Обе армии, еще ничего не подозревая, продолжали сражаться. И только Конан, окруженный трупами зарубленных врагов, смотрел с низкого холма, как спускаются чудовища.
Одно мгновение он стоял, опершись на спой забрызганный кровью меч и уставившись на призрачные существа-тени — да, они впрямь казались скорее тенями, нежели чем-либо иным, прозрачными были они, подобными клубам черного дыма или духам гигантских летучих мышей-вампиров. Из их туманных фигур злобно посверкивали огненные зеленые глазки-щели.
И пока Конан наблюдал за ними, смятенный, с волосами, встающими на загривке дыбом, как у дикого зверя, чудовища, точно стервятники, опустились на поле битвы и набросились на сражающихся.
Крики боли, вопли ужаса пронзительно зазвучали в рядах боевых сил короля Илдиза, когда их атаковали черные тени. И где бы ни наносил свой удар туманный дьявол, оставались истекающие кровью трупы. Монстры падали с небес сотнями, и уставшие туранские солдаты расстроили ряды, а всадники, охваченные паникой, бросали свое оружие.
— Сражайтесь! Бейтесь же, псы! — яростно ревел высокий офицер, пытавшийся остановить бегство, сидя на огромной вороной кобыле. Конан мельком увидел блеск серебряной кольчуги под развевающимся голубым плащом, горбоносое, чернобородое лицо, величественное и суровое под остроконечным шлемом, на котором играло багровое солнце. Он узнал офицера. Это был генерал короля Илдиза, Бакра из Акифа.
С яростными проклятиями выхватил гордый главнокомандующий свою саблю и начал наносить вокруг себя удары плашмя. Быть может, ему бы удалось вновь сомкнуть ряды бегущих, если бы сзади на него не опустилась одна из этих дьявольских теней. Чудовищная тварь распустила свои тончайшие, как дым, крылья, и положила их на полководца в жутком объятии. Конан увидел лицо Бакры. Оно внезапно стало смертельно бледным, глаза застыли от ужаса — все это Конан разглядел сквозь окутывающие генерала крылья. Исказившиеся черты лица казались белой маской под покрывалом из тончайших черных кружев.

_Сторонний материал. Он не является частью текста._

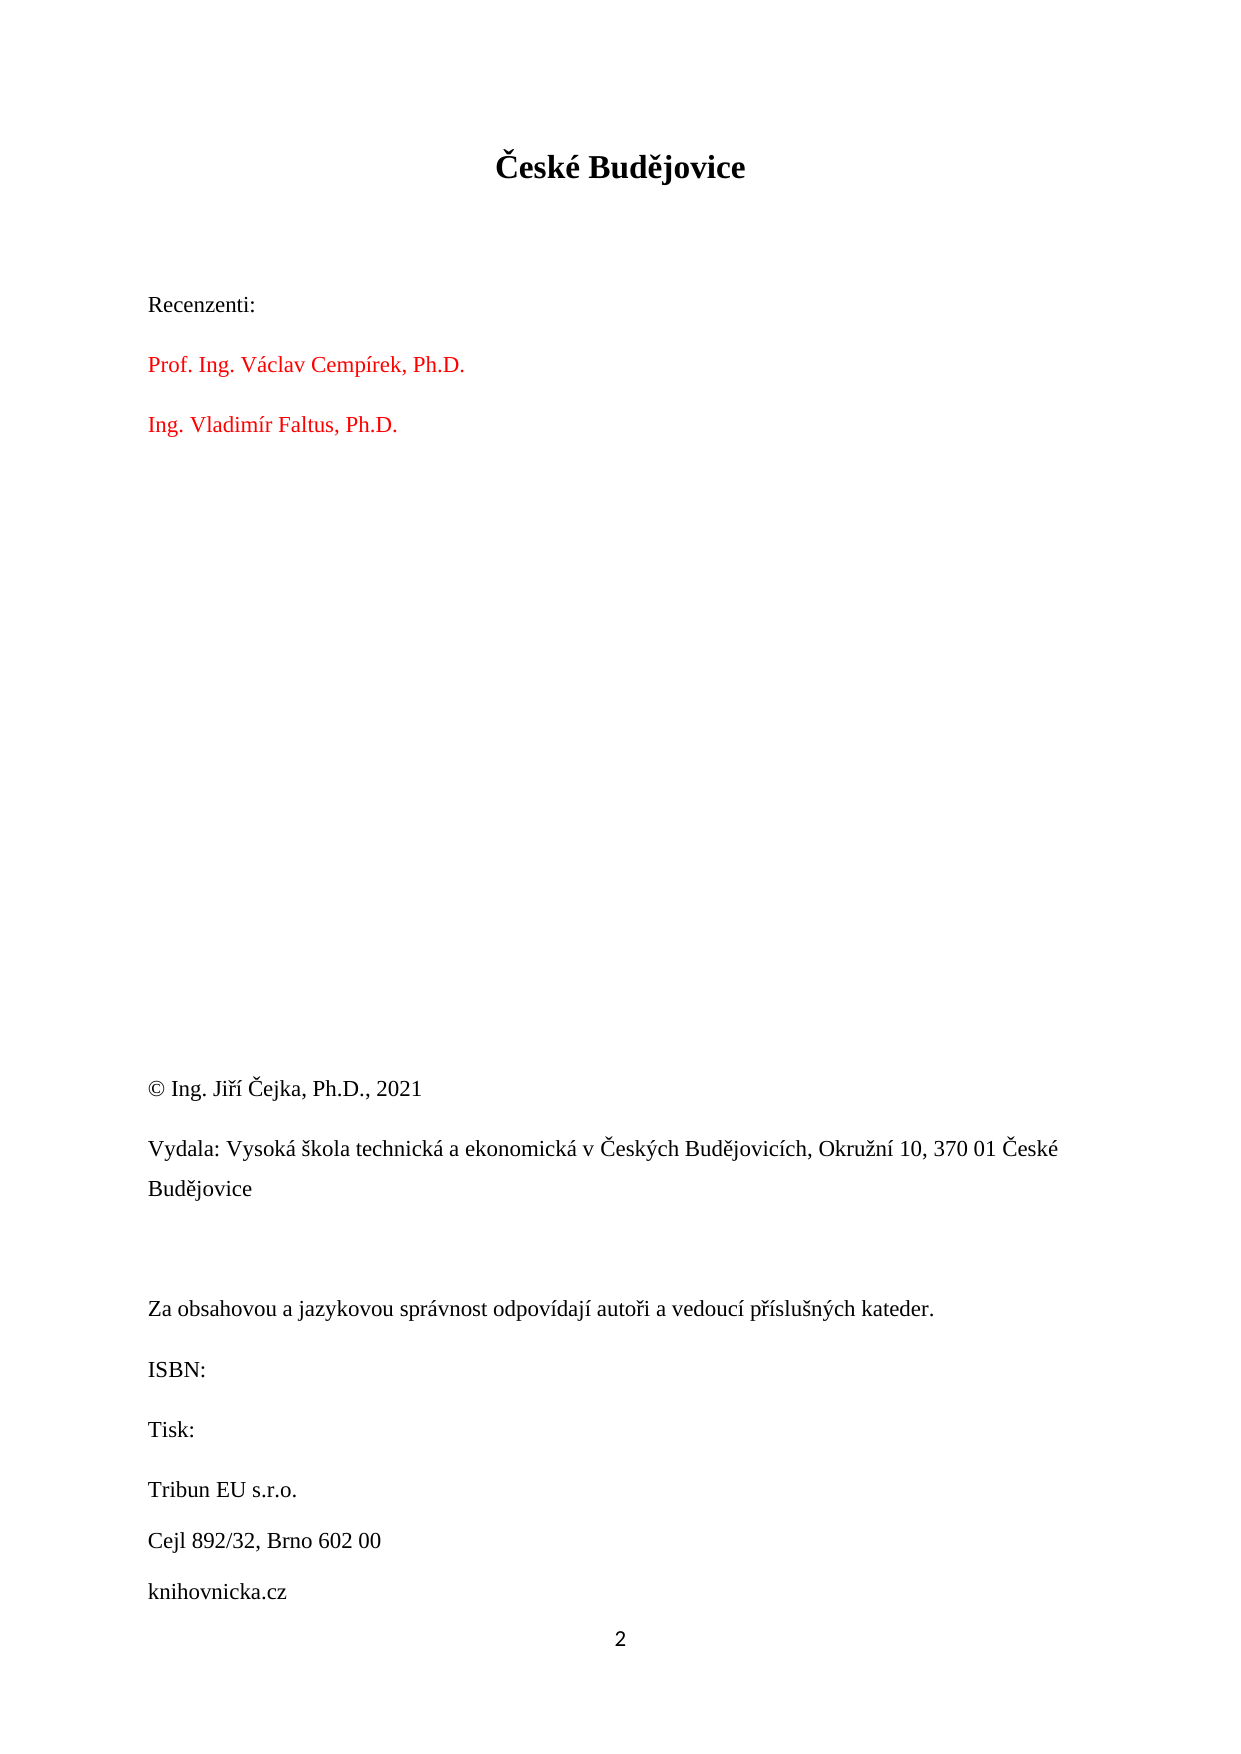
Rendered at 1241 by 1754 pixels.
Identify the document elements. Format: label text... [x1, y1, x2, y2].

text © Ing. Jiří Čejka, Ph.D., 2021 [148, 1075, 1093, 1101]
text Za obsahovou a jazykovou správnost odpovídají autoři a vedoucí příslušných kateder. [148, 1295, 1093, 1322]
text Tisk: [148, 1416, 1093, 1442]
text knihovnicka.cz [148, 1578, 1093, 1605]
text Recenzenti: [148, 291, 1093, 317]
text Tribun EU s.r.o. [148, 1476, 1093, 1503]
text Ing. Vladimír Faltus, Ph.D. [148, 411, 1093, 438]
text České Budějovice [148, 148, 1093, 186]
text Cejl 892/32, Brno 602 00 [148, 1527, 1093, 1554]
text ISBN: [148, 1356, 1093, 1382]
text Vydala: Vysoká škola technická a ekonomická v Českých Budějovicích, Okružní 10, 370 01 České Budějovice [148, 1135, 1093, 1201]
text Prof. Ing. Václav Cempírek, Ph.D. [148, 351, 1093, 377]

Лошадь генерала зашаталась, закатила глаза и рухнула. Но тень подняла Бакру с седла. Мгновение она несла его по воздуху, медленно взмахивая крыльями, а затем выронила исполосованное окровавленное тело в разорванной одежде. Лицо, которое Конан разглядел сквозь прозрачные гуманно-черные крылья, превратилось теперь в кровавое месиво. Так завершилась карьера Бакры из Акифа.
И так завершилась эта битва.
Ряды туранцев точно безумие охватило после того, как они увидели, что лишились своего командира. Отважные ветераны, имеющие за плечами опыт не одной дюжины сражений, с воплями, как зеленые рекруты, помчались прочь с поля боя. Гордые аристократы, уподобляясь боязливым рабам, с воем ударились в бегство. А боевые силы мятежного наместника, оставшиеся невредимыми после атаки летающих теней, использовали свое преимущество, выигранное таким чудовищным образом. Битва проиграна — разве что одному-единственному непоколебимому человеку удастся собрать вокруг себя туранцев, подавая им личный пример.
И вот перед первыми из бегущих солдат внезапно поднялась такая свирепая и дикая фигура, что они тут же испуганно остановили свой панический бег.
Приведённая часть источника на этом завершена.